Last week I posted my 300th blog post. And true to form, missed out on commemorating the occasion.
This is something of a trend for me when it comes to my writing. I’m constantly overlooking my memorable achievements.
(What few memorable achievements I have as an unpublished, unconnected writer.)
I celebrate my writing birthday—the anniversary of when I first assumed a professional attitude toward my writing in pursuit of publication—alternately on February 10 and February 12 because I can never remember the designated date.
When I remember to mark the day at all.
For almost four years, I’ve led a successful writers’ social meetup group, and consistently forget to mark the anniversary of the group’s inception.
In the past, I’ve commemorated my February 20 blogging birthday, once in 2013 and three years later in 2016. I celebrate this milestone so infrequently, I don’t even know off the top of my head how long I’ve been blogging.

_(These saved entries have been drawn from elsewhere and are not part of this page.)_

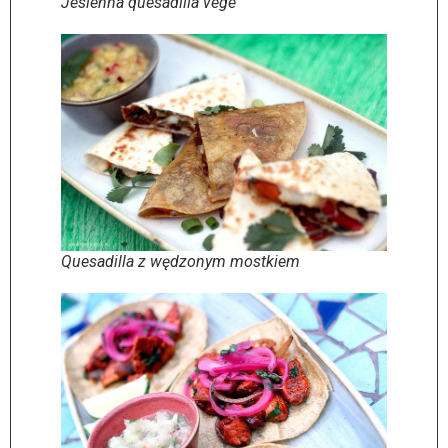
Jesienna quesadilla vege
Quesadilla z wędzonym mostkiem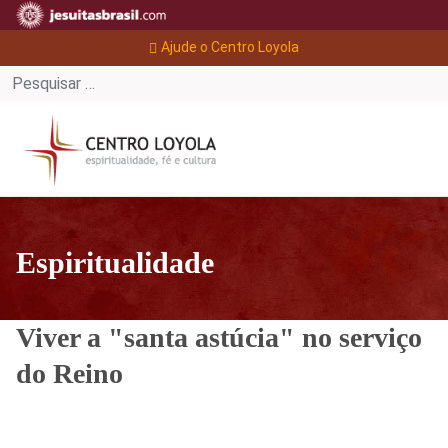
Ajude o Centro Loyola
Espiritualidade
Viver a "santa astúcia" no serviço
do Reino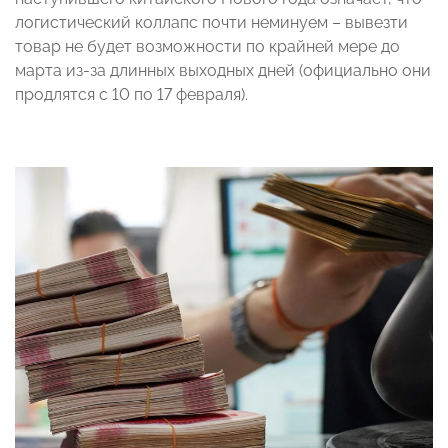
логистический коллапс почти неминуем – вывезти
товар не будет возможности по крайней мере до
марта из-за длинных выходных дней (официально они
продлятся с 10 по 17 февраля).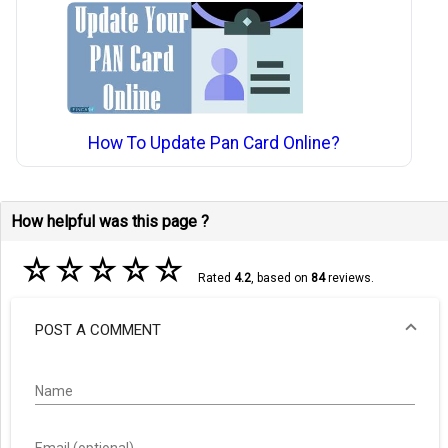
How To Update Pan Card Online?
How helpful was this page ?
☆
☆
☆
☆
☆
Rated
4.2
, based on
84
reviews.
POST A COMMENT
Name
Email (optional)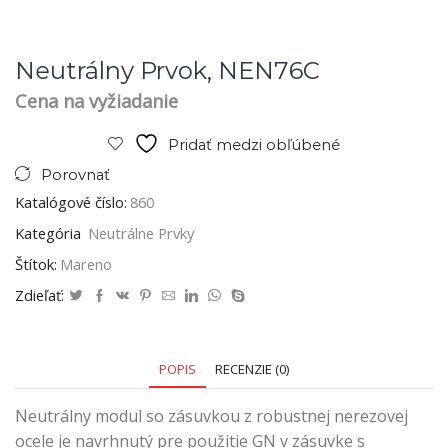
Neutrálny Prvok, NEN76C
Cena na vyžiadanie
Pridať medzi obľúbené
Porovnať
Katalógové číslo:
860
Kategória
Neutrálne Prvky
Štítok:
Mareno
Zdieľať:
POPIS
RECENZIE (0)
Neutrálny modul so zásuvkou z robustnej nerezovej
ocele je navrhnutý pre použitie GN v zásuvke s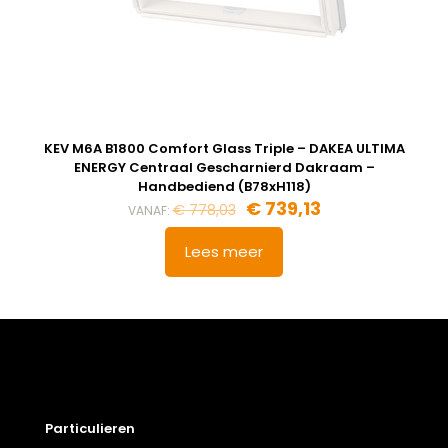
KEV M6A B1800 Comfort Glass Triple – DAKEA ULTIMA
ENERGY Centraal Gescharnierd Dakraam –
Handbediend (B78xH118)
€
739,13
€
778,03
VANAF:
Lees meer
Particulieren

(A/N: I did the math and it’s been six years.)
While writing the second draft of my WIP (a complete rewrite) back in 2016, I was supposed to reward my progress at the end of chapters 7, 15, 21, and 31. Yet I barely—barely; only through the strong and regular insistence of a friend—managed to honour my chapter 15 accomplishment.
I didn’t even make note of my 50th, 100th, or 200th blog posts. For the anniversary of my 300th post on June 11, 2018, I was ostensibly prepared. I had the event marked on my calendar. But still I couldn’t get my shit together.
I didn’t forget about my 300th post. But I did want to write something special—be it about my writing progress or about blogging in general. About why I started blogging, why I’m still doing it six years later when the heyday is over and blogging is purportedly “dead”, and what I’ve learned from this lengthy foray into public self-expression.
But there is nothing special about being deep in revisions, my writing progress at present. I’m currently powering—and pantsing—my way through a rewrite of the first half of my WIP’s second act.
This basically amounts to a ton more writing than when I outlined—basically the definition of trial and error … and more trials, and more errors, and fervent prayer to whatever writing gods are listening that it all comes together in the end.
But this pantsing business is far too outlandish an experience for me to not become the subject of its own future post.
Meanwhile, I started this blog unenthusiastically back in 2012 at the insistence of my cousin Sam*, who claimed that as a writer I needed a web presence in support of my publishing aspirations.
I’ve continued blogging all these years despite my relative obscurity because I eventually found a posting schedule that worked for me. So too did my writing finally progress into milestones and stages besides just unremitting (read: boring) drafting.
That will teach me to write the first draft of an entire trilogy upfront rather than revising Book 1 when I first finished it.)
Surprisingly**, I’ve come to really love blogging. I don’t really want to bore my friends and family with the minutiae of my writing life, so blogging gives me a chance to reflect on these things, and occasionally engage with others who are in the same situation.
My blog is essentially a writing journal that I keep publically. This way, when I become famous (right; but maybe…), people can look back upon my journey, and also learn more about me should they so wish.
As for what I’ve learned from six years of blogging, my biggest lesson, tangentially, has been time management.
For after first committing to post to my blog once a week consistently, I then had to make time to write, polish, find images for, and post the posts.
To accommodate my blog (my WIP as well), I’ve had to move tasks around in my schedule like Tetris blocks, seeking the smoothest sequence of all my various tasks, both the mandatory and the self-imposed.
It’s a constant process, for I’m endlessly on guard for more writing time that I can squeeze from my day, and usually able to find it if I keep an open mind and commit to at least trying to do more with less (I’m far more efficient with 15 minutes today than I was 10 years ago).
I’m so focused on maintaining my writing life, I consistently neglect to commemorate it.
I need to do better.
But for now, in my usual inconsequential fashion, I celebrate my 300th post on A Frame Around Infinity—with every intention to keep going, and actually mark many more milestones to come.
* Sam is not my real cousin.
** I’m not even sure why my love of blogging surprises me, or why I was so resistant to it at the start. I’m a writer and blogging is a form of writing. Why would I not love it? Writers gonna write!